AUTHORS: this study is a proof-of-concept where EEP was tested on a dairy food matrix. At this point, the nature of the study is exploratory. However, we tried to use all methods available in our laboratory to asses the potential of EEP to avoid proliferation of spoilage microorganisms. We also consider that further research efforts should focus on shelf life, sensory characteritics and the use of propolis from different locations. These ideas were inserted at the end of the conclusion section.
Perhaps we can request the Editorial to change this study from ARTICLE to COMMUNICATION so results and intepretation does not seem to be ambitious as refered by the reviewer.
Please let us know what route should be taken.
Author Response File: Author Response.pdf
Round 2
Reviewer 1 Report
The authors have revised the manuscript in line with the comments, but the language and the smoothness of the text could be improved.
"Data Availability Statement: Not applicable."
Are the raw data not available?
Author Response
The article Development and characterization of films with propolis to inhibit mold contamination in the dairy industry
The authors have revised the manuscript in line with the comments, but the language and the smoothness of the text could be improved.
AUTHORS: this has been reviseed as suggested
"Data Availability Statement: Not applicable."
Are the raw data not available?
AUTHORS: this was changed to Data Availability Statement: The datasets generated and analyzed in the current study are available from the corresponding author upon reasonable request.
Author Response File: Author Response.pdf
Reviewer 3 Report
Dear authors,
I would ask you to introduce and consider the suggested changes to proceed with the publication of the article.
I have reviewed the article and the author's response.
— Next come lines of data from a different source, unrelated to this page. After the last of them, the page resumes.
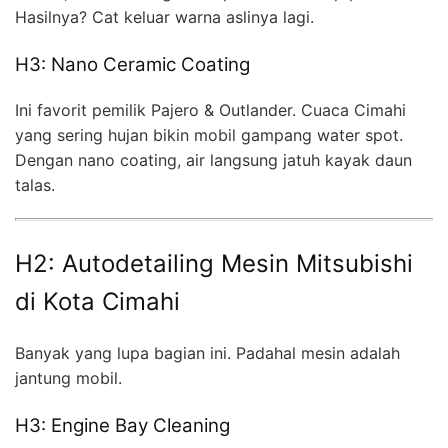
Hasilnya? Cat keluar warna aslinya lagi.
H3: Nano Ceramic Coating
Ini favorit pemilik Pajero & Outlander. Cuaca Cimahi
yang sering hujan bikin mobil gampang water spot.
Dengan nano coating, air langsung jatuh kayak daun
talas.
H2: Autodetailing Mesin Mitsubishi
di Kota Cimahi
Banyak yang lupa bagian ini. Padahal mesin adalah
jantung mobil.
H3: Engine Bay Cleaning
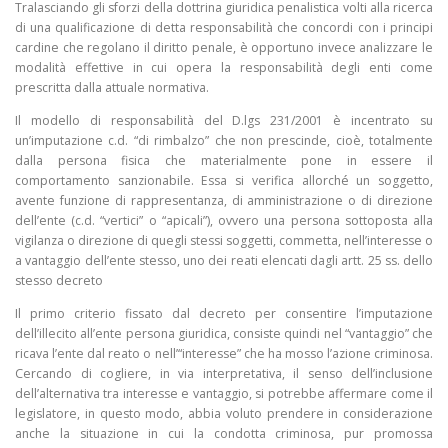
Tralasciando gli sforzi della dottrina giuridica penalistica volti alla ricerca
di una qualificazione di detta responsabilità che concordi con i principi
cardine che regolano il diritto penale, è opportuno invece analizzare le
modalità effettive in cui opera la responsabilità degli enti come
prescritta dalla attuale normativa.
Il modello di responsabilità del D.lgs 231/2001 è incentrato su
un’imputazione c.d. “di rimbalzo” che non prescinde, cioè, totalmente
dalla persona fisica che materialmente pone in essere il
comportamento sanzionabile. Essa si verifica allorché un soggetto,
avente funzione di rappresentanza, di amministrazione o di direzione
dell’ente (c.d. “vertici” o “apicali”), ovvero una persona sottoposta alla
vigilanza o direzione di quegli stessi soggetti, commetta, nell’interesse o
a vantaggio dell’ente stesso, uno dei reati elencati dagli artt. 25 ss. dello
stesso decreto
Il primo criterio fissato dal decreto per consentire l’imputazione
dell’illecito all’ente persona giuridica, consiste quindi nel “vantaggio” che
ricava l’ente dal reato o nell’“interesse” che ha mosso l’azione criminosa.
Cercando di cogliere, in via interpretativa, il senso dell’inclusione
dell’alternativa tra interesse e vantaggio, si potrebbe affermare come il
legislatore, in questo modo, abbia voluto prendere in considerazione
anche la situazione in cui la condotta criminosa, pur promossa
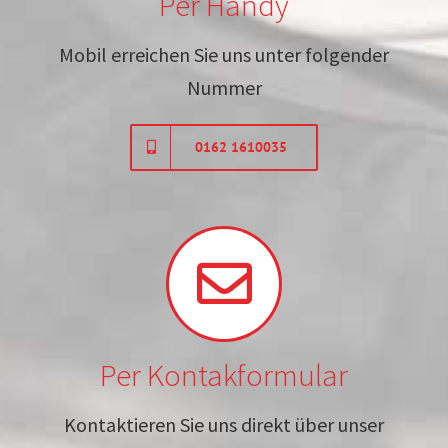
Per Handy
Mobil erreichen Sie uns unter folgender
Nummer
0162 1610035
Per Kontakformular
Kontaktieren Sie uns direkt über unser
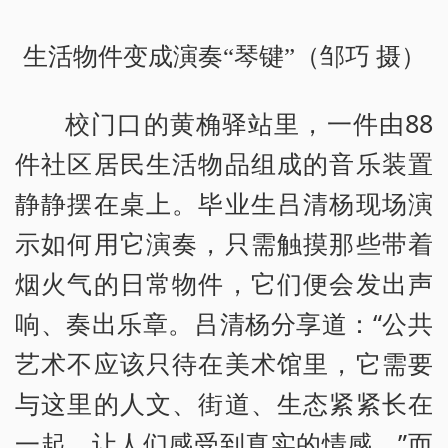
生活物件变成演奏“琴键”（邹巧 摄）
校门口的黄桷驿站里，一件由88
件社区居民生活物品组成的音乐装置
静静摆在桌上。毕业生吕清杨现场演
示如何用它演奏，只需触摸那些带着
烟火气的日常物件，它们便会发出声
响、奏出乐章。吕清杨分享道：“公共
艺术不应该只待在美术馆里，它需要
与这里的人文、街道、生态紧紧长在
一起，让人们感受到真实的情感。”而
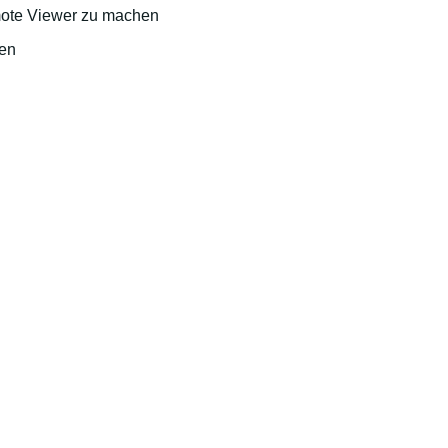
mote Viewer zu machen
den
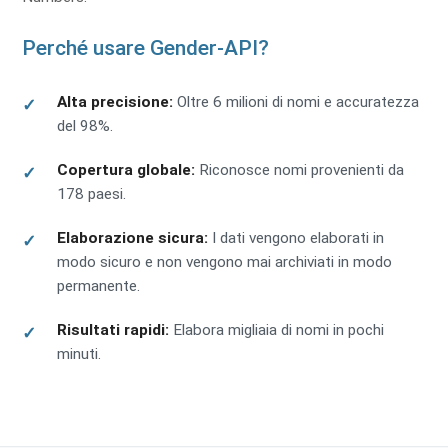
Perché usare Gender-API?
Alta precisione:
Oltre 6 milioni di nomi e accuratezza
del 98%.
Copertura globale:
Riconosce nomi provenienti da
178 paesi.
Elaborazione sicura:
I dati vengono elaborati in
modo sicuro e non vengono mai archiviati in modo
permanente.
Risultati rapidi:
Elabora migliaia di nomi in pochi
minuti.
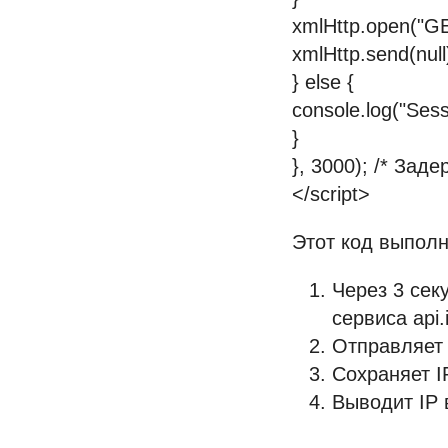
xmlHttp.open("GET"
xmlHttp.send(null
} else {
console.log("Sess
}
}, 3000); /* Заде
</script>
Этот код выпол
Через 3 сек
сервиса api.i
Отправляет 
Сохраняет I
Выводит IP 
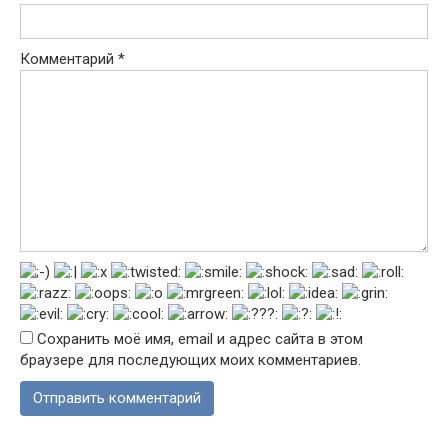
Комментарий
*
Сохранить моё имя, email и адрес сайта в этом
браузере для последующих моих комментариев.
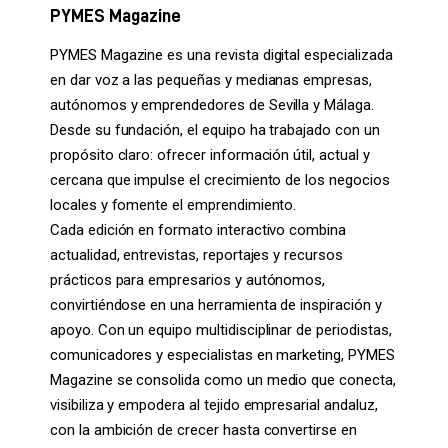
PYMES Magazine
PYMES Magazine es una revista digital especializada
en dar voz a las pequeñas y medianas empresas,
autónomos y emprendedores de Sevilla y Málaga.
Desde su fundación, el equipo ha trabajado con un
propósito claro: ofrecer información útil, actual y
cercana que impulse el crecimiento de los negocios
locales y fomente el emprendimiento.
Cada edición en formato interactivo combina
actualidad, entrevistas, reportajes y recursos
prácticos para empresarios y autónomos,
convirtiéndose en una herramienta de inspiración y
apoyo. Con un equipo multidisciplinar de periodistas,
comunicadores y especialistas en marketing, PYMES
Magazine se consolida como un medio que conecta,
visibiliza y empodera al tejido empresarial andaluz,
con la ambición de crecer hasta convertirse en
Only some of the questions have been answered (some of these changes appear directly in the text). The authors have also made some changes to the manuscript that improve its overall quality. Considering the author's response (they are wondering whether it would be necessary to pass the article to communication), I do not know if they have not made these changes because they are waiting for an answer.
Author Response
The article Development and characterization of films with propolis to inhibit mold contamination in the dairy industry
I would ask you to introduce and consider the suggested changes to proceed with the publication of the article. I have reviewed the article and the author's response. Only some of the questions have been answered (some of these changes appear directly in the text).
AUTHORS: all changes have been done accordingly
See lines 29-30
See lines 90-97
See lines 105-107
See lines 210
See lines 491-493
The authors have also made some changes to the manuscript that improve its overall quality. Considering the author's response (they are wondering whether it would be necessary to pass the article to communication), I do not know if they have not made these changes because they are waiting for an answer.
AUTHORS: We have revised with the Foods Editorial and based on the contents of this manuscript, we have an Article full research paper.
We have made some notes to clarify the objective of the paper and improve the rationale of it. See lines 90-97. Additionally, a last comment was added in the conclusion section to reinforce the facta that sensory chartcateristics and shelf life should be done in future studies. At the moment we do not have more samples for extra analysis and we have performed all analysis needed to reach our scientifc objetive.